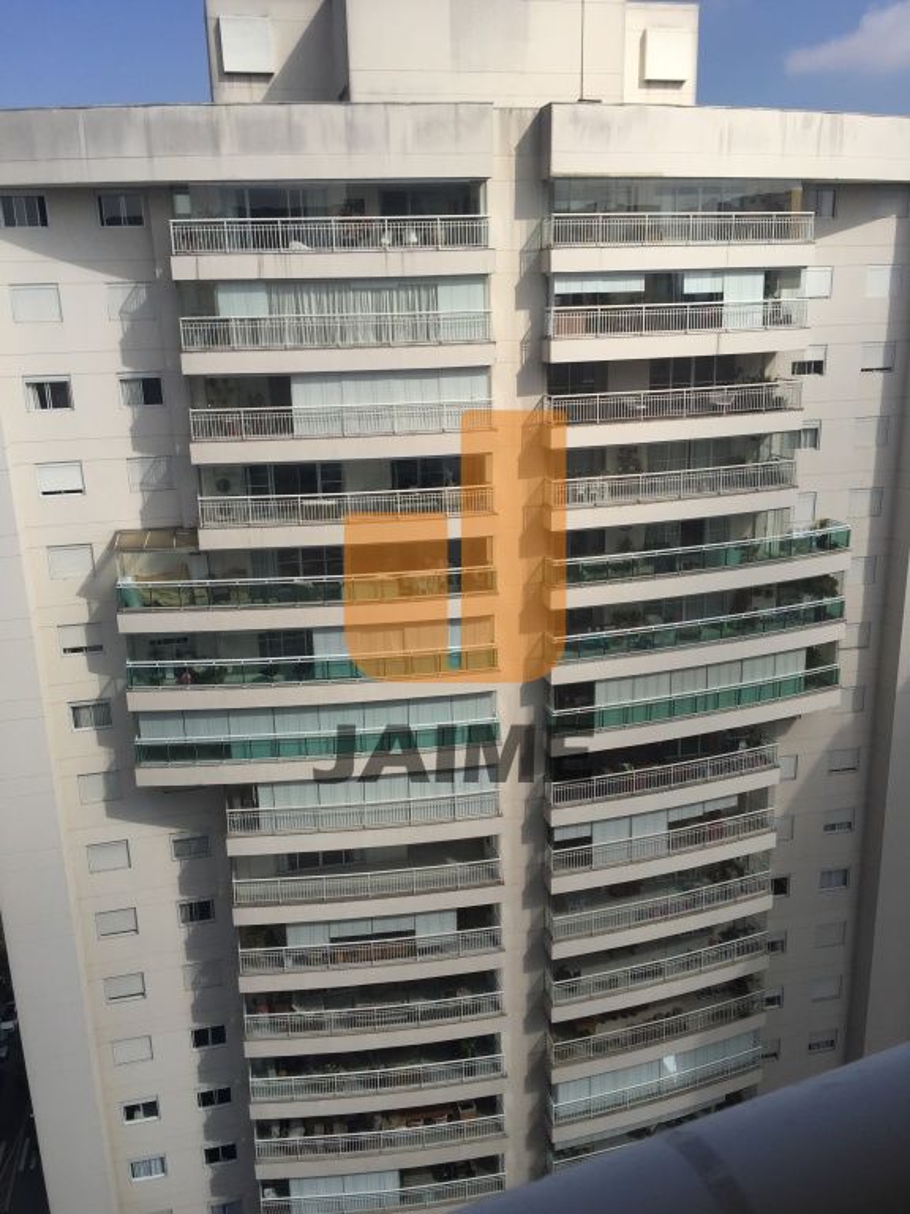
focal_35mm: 29
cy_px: 607
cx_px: 455
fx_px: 1016
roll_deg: +1.6
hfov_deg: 48.2
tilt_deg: -14.8
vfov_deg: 61.7
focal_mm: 4.15
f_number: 2.2
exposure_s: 1/3300
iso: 32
######
▶ **EXERCISE**
Give the listing again, exactly as it appears, but without its images.

▶ **THE ANSWER**
focal_35mm: 29
cy_px: 607
cx_px: 455
fx_px: 1016
roll_deg: +1.6
hfov_deg: 48.2
tilt_deg: -14.8
vfov_deg: 61.7
focal_mm: 4.15
f_number: 2.2
exposure_s: 1/3300
iso: 32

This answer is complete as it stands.